#### Source extract
Query Validation System

Overview

The Query Validation System prevents users from overusing the API by blocking queries that are not relevant to the provided article. This helps reduce API costs, prevent system abuse, and improve user experience by providing helpful feedback.

How It Works

Two-Stage Validation Process

Stage 1: Fast Pre-filtering (< 10ms)

Pattern Matching: Detects obviously irrelevant queries using regex patterns
Keyword Analysis: Checks for common off-topic patterns (weather, cooking, greetings, etc.)
Length Validation: Blocks extremely short or vague queries
Title Overlap: Allows queries that have meaningful overlap with article title

Stage 2: Semantic Similarity Check (< 100ms)

Embedding Generation: Creates embeddings for both query and article content
Cosine Similarity: Calculates semantic similarity between query and article
Threshold-Based Decision: Uses 0.65 similarity threshold (moderate strictness)
########
Your objective. Extend the query validation system write-up from its last line, keeping the same headings and list style.
#### Entries provided
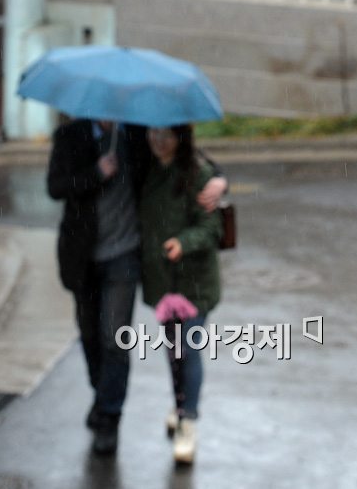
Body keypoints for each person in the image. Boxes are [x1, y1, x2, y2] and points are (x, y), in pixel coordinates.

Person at [47, 118, 226, 456]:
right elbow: (55, 187)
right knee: (90, 338)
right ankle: (103, 397)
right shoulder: (70, 136)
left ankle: (110, 417)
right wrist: (96, 174)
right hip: (83, 258)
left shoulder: (135, 132)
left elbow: (188, 156)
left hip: (124, 257)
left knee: (115, 338)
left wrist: (220, 180)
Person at [139, 125, 222, 465]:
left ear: (182, 138)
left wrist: (183, 243)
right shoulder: (147, 170)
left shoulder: (197, 173)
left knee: (188, 349)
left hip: (193, 283)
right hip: (163, 282)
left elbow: (211, 228)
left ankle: (189, 420)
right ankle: (179, 405)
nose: (159, 141)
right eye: (154, 134)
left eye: (168, 135)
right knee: (174, 351)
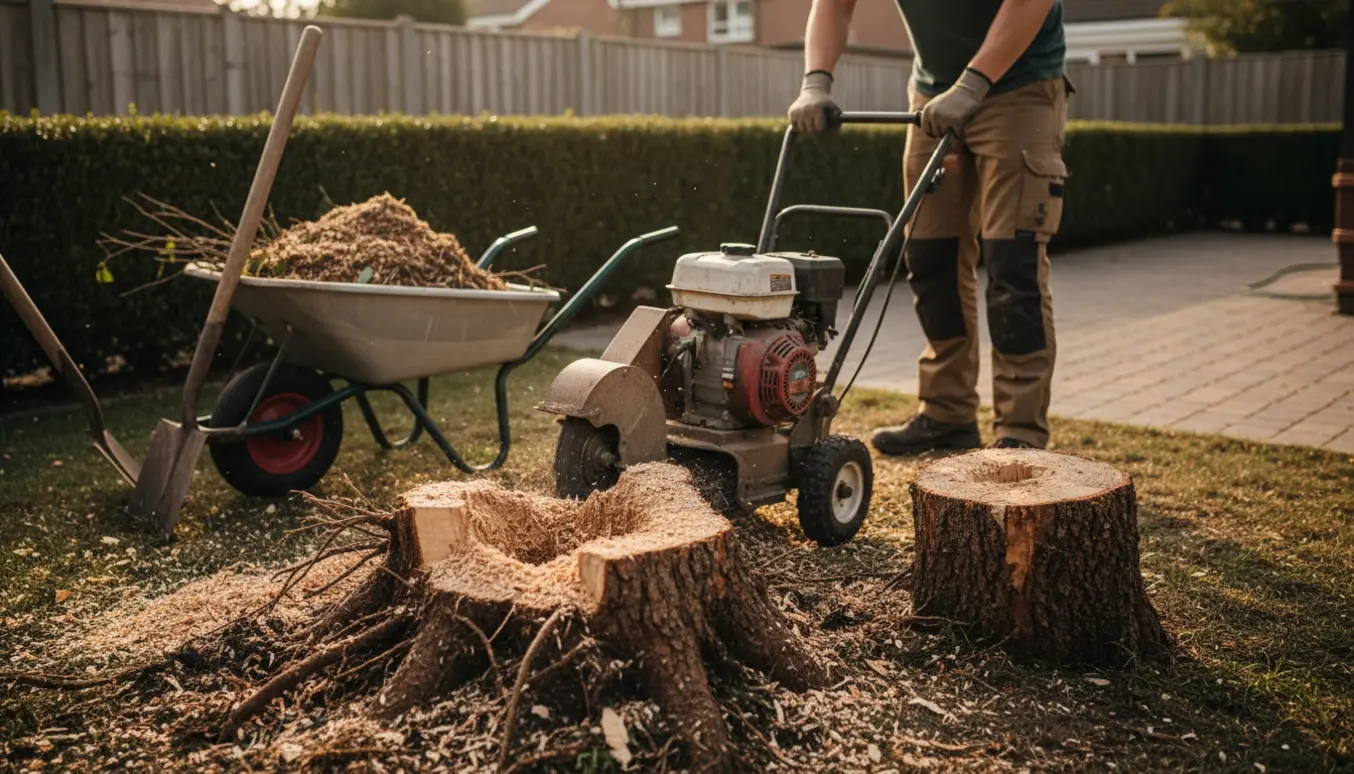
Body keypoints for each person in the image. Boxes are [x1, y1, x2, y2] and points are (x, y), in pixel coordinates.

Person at [789, 0, 1071, 453]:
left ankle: (1020, 431)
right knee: (930, 257)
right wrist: (815, 82)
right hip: (932, 95)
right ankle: (948, 413)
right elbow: (834, 5)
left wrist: (973, 83)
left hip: (1021, 86)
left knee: (1012, 261)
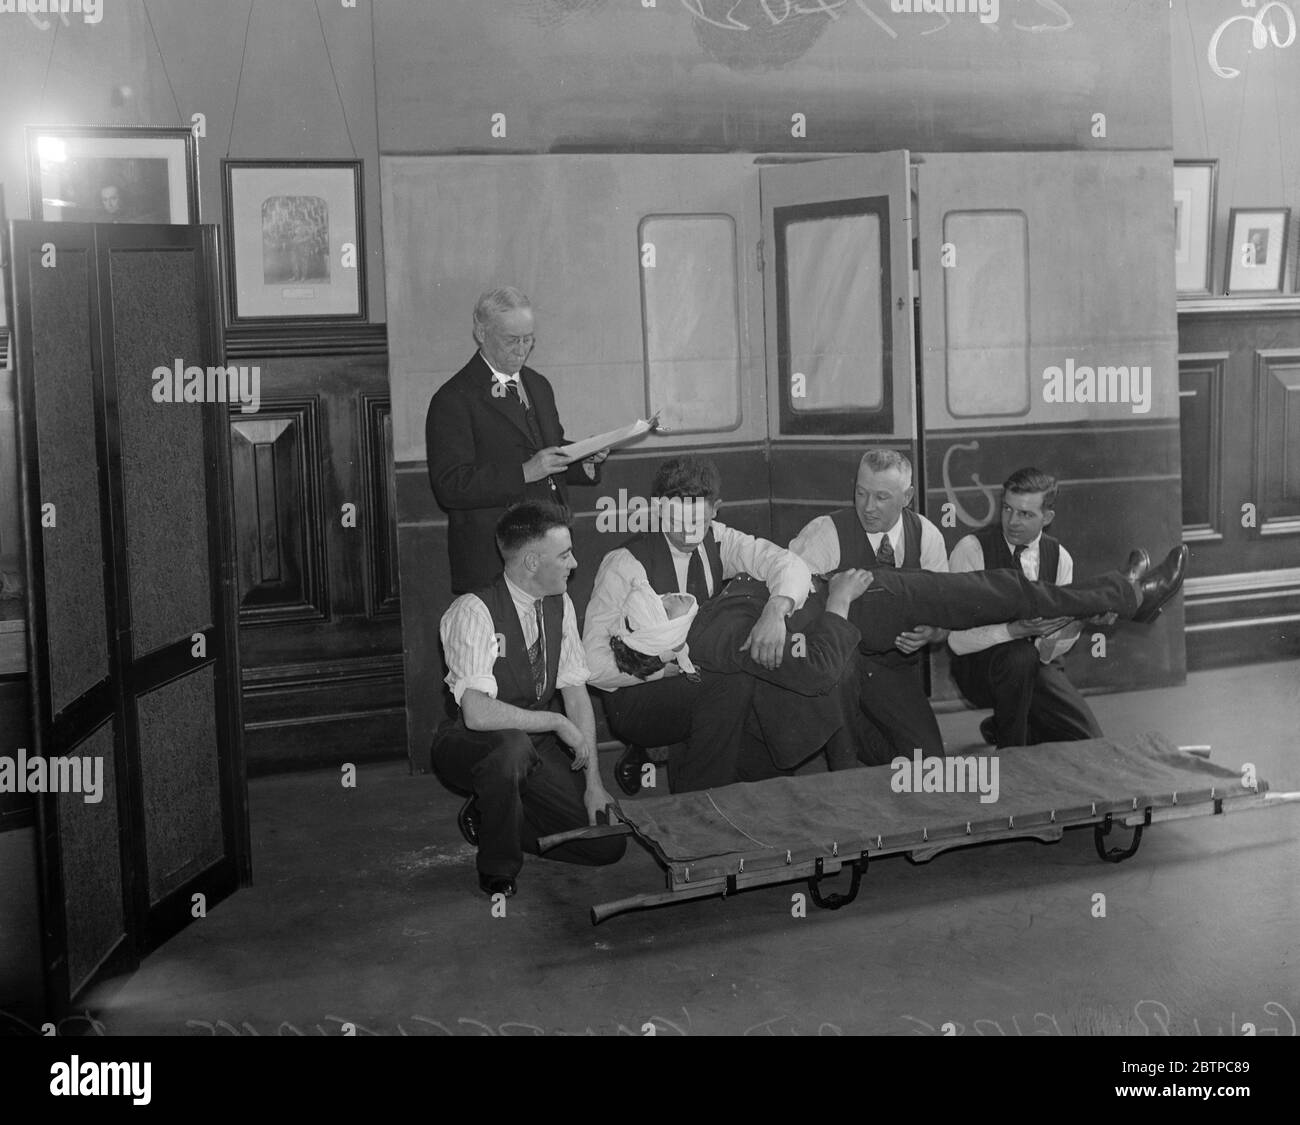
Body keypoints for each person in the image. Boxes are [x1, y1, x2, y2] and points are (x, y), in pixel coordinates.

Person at [582, 454, 813, 794]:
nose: (689, 532)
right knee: (729, 682)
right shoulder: (624, 564)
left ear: (715, 508)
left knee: (752, 668)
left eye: (699, 521)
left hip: (698, 677)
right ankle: (701, 801)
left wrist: (776, 610)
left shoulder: (719, 539)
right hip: (636, 694)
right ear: (659, 508)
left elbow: (787, 563)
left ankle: (763, 795)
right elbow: (593, 665)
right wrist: (662, 666)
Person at [431, 501, 623, 898]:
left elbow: (574, 692)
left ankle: (494, 813)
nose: (574, 563)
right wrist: (554, 722)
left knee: (606, 845)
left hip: (531, 745)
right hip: (471, 744)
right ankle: (498, 866)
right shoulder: (474, 610)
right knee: (510, 748)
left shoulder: (560, 603)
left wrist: (593, 783)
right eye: (565, 554)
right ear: (532, 562)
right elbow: (478, 713)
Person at [426, 287, 606, 594]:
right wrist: (523, 472)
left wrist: (584, 459)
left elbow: (547, 452)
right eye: (512, 340)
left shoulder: (538, 385)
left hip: (549, 554)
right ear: (481, 332)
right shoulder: (453, 399)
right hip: (494, 561)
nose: (522, 349)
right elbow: (450, 486)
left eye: (529, 339)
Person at [790, 448, 949, 764]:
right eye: (861, 493)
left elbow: (946, 612)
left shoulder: (927, 535)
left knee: (931, 764)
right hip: (838, 668)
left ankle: (850, 735)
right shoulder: (824, 533)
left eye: (881, 497)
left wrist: (934, 633)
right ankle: (842, 749)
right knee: (847, 759)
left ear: (908, 497)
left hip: (893, 670)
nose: (868, 507)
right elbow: (790, 608)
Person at [948, 468, 1105, 748]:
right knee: (1019, 656)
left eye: (1025, 514)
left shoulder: (1060, 558)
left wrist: (1072, 625)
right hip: (979, 670)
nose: (1012, 521)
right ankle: (1012, 752)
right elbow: (956, 640)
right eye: (1008, 509)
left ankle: (1005, 726)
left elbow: (1051, 652)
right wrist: (1013, 630)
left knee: (1087, 741)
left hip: (1038, 667)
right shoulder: (971, 550)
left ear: (1047, 518)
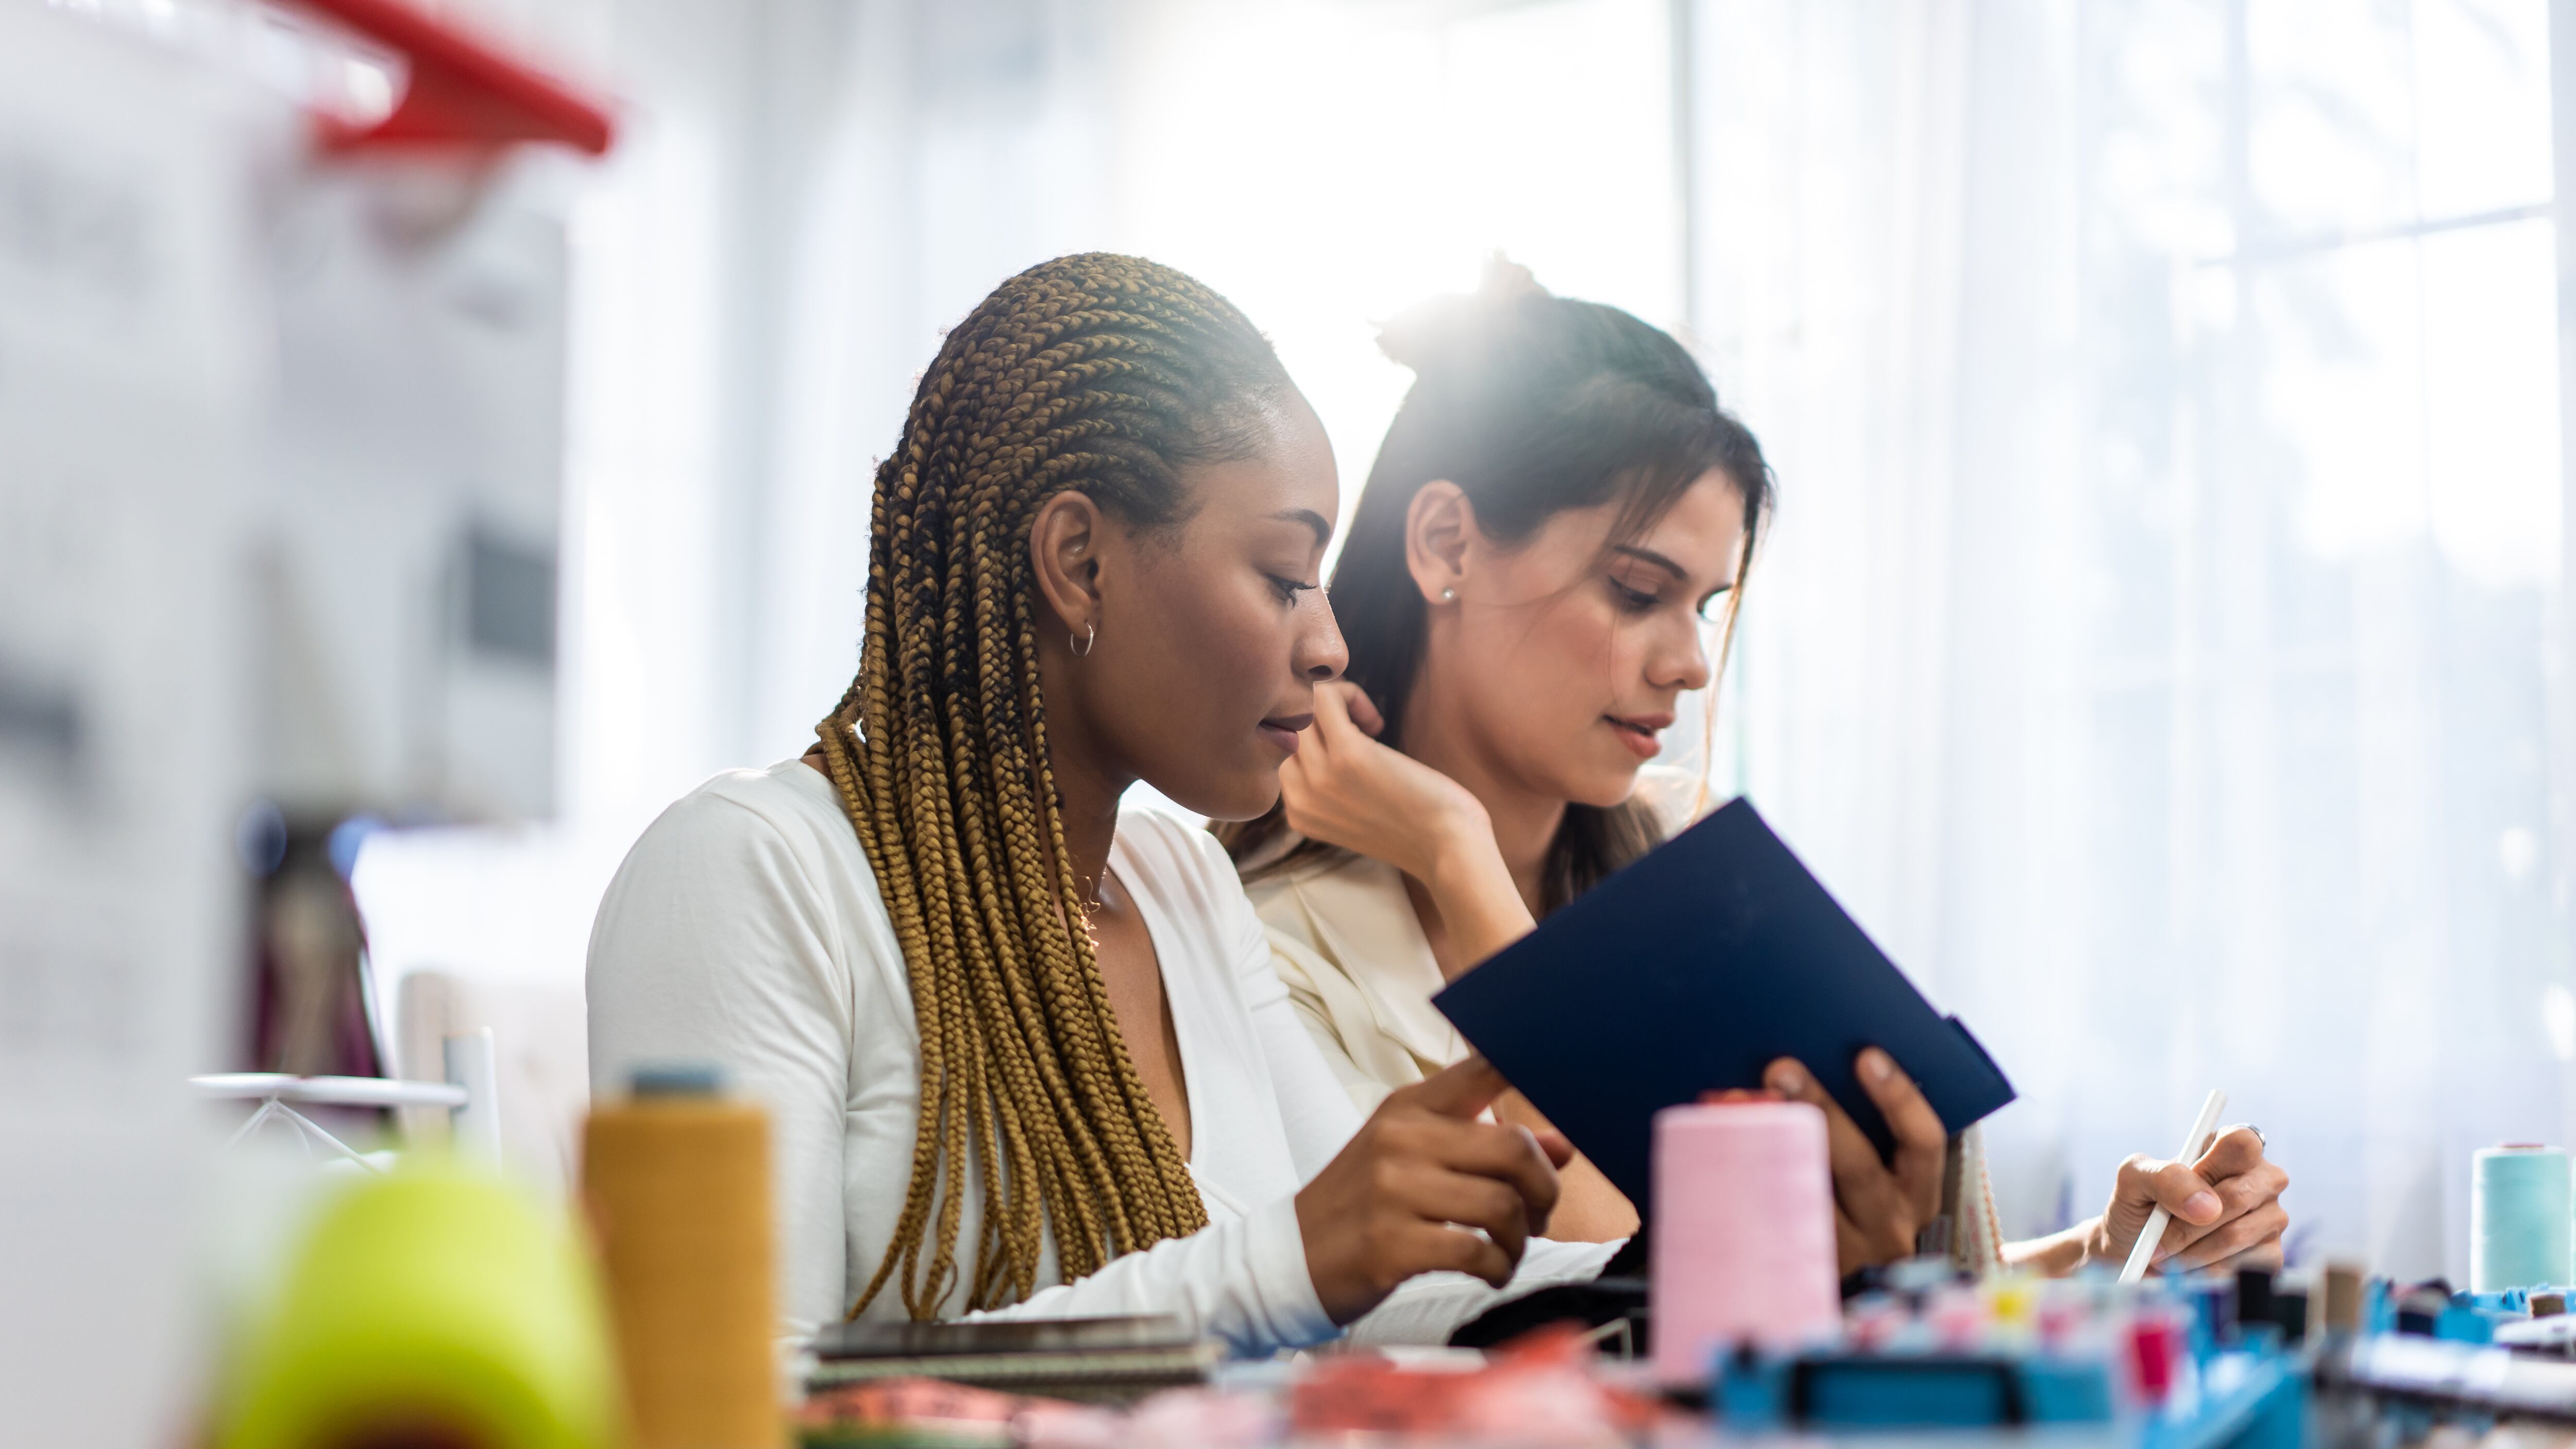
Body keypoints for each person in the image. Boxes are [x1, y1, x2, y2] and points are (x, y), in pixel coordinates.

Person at [586, 254, 1666, 1357]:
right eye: (1283, 576)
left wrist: (1690, 1263)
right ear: (1078, 562)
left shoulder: (1183, 885)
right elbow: (730, 1392)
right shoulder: (753, 872)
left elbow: (1373, 1279)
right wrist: (1288, 1263)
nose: (1330, 643)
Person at [1219, 263, 2291, 1275]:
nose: (1689, 664)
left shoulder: (1689, 861)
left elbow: (1819, 1285)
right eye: (1638, 592)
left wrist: (2101, 1254)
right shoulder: (1268, 949)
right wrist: (1458, 858)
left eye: (1704, 606)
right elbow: (1611, 1286)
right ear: (1447, 544)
########
Response to the exercise.
Caching: Article embeddings are cached to avoid repeated API calls

Features

1. Speed-Optimized

Most validation happens in ~100ms total
Cached embeddings reduce repeated API calls
Fast pattern matching eliminates obviously irrelevant queries

2. Smart Suggestions

Provides helpful query suggestions when blocking irrelevant questions
Suggestions are based on article title and content
Guides users toward relevant questions

3. Override Mechanism

Users can bypass validation with "force:" prefix
Useful for edge cases where validation might be too strict
Logged for monitoring purposes

4. Enhanced Error Messages

Clear explanation of why query was blocked
Specific suggestions for better queries
Instructions for override mechanism

API Response Format

Successful Query (HTTP 200)

{
  "result": "Answer to the user's question..."
}

Blocked Query (HTTP 422)

{
  "error": "Your question doesn't appear to be related to this article.",
  "reason": "Query seems unrelated to article content (similarity: 0.23)",
  "suggestions": [
    "What are the main points about [Article Topic]?",
    "Can you explain the key concepts in [Article Topic]?",
    "What should I know about [Article Topic]?"
  ],
  "override_available": true,
  "override_hint": "Add 'force:' at the beginning of your question to override this check."
}

Configuration

Validation Patterns

The system blocks queries matching these patterns:

Weather queries: weather, temperature, rain, snow, etc.
Cooking/recipes: recipe, cook, bake, ingredient, etc.
Personal questions: my, personal, yourself, who are you, etc.
Math calculations: calculate, math, equation, solve + numbers
Generic greetings: hello, hi, hey, how are you, etc.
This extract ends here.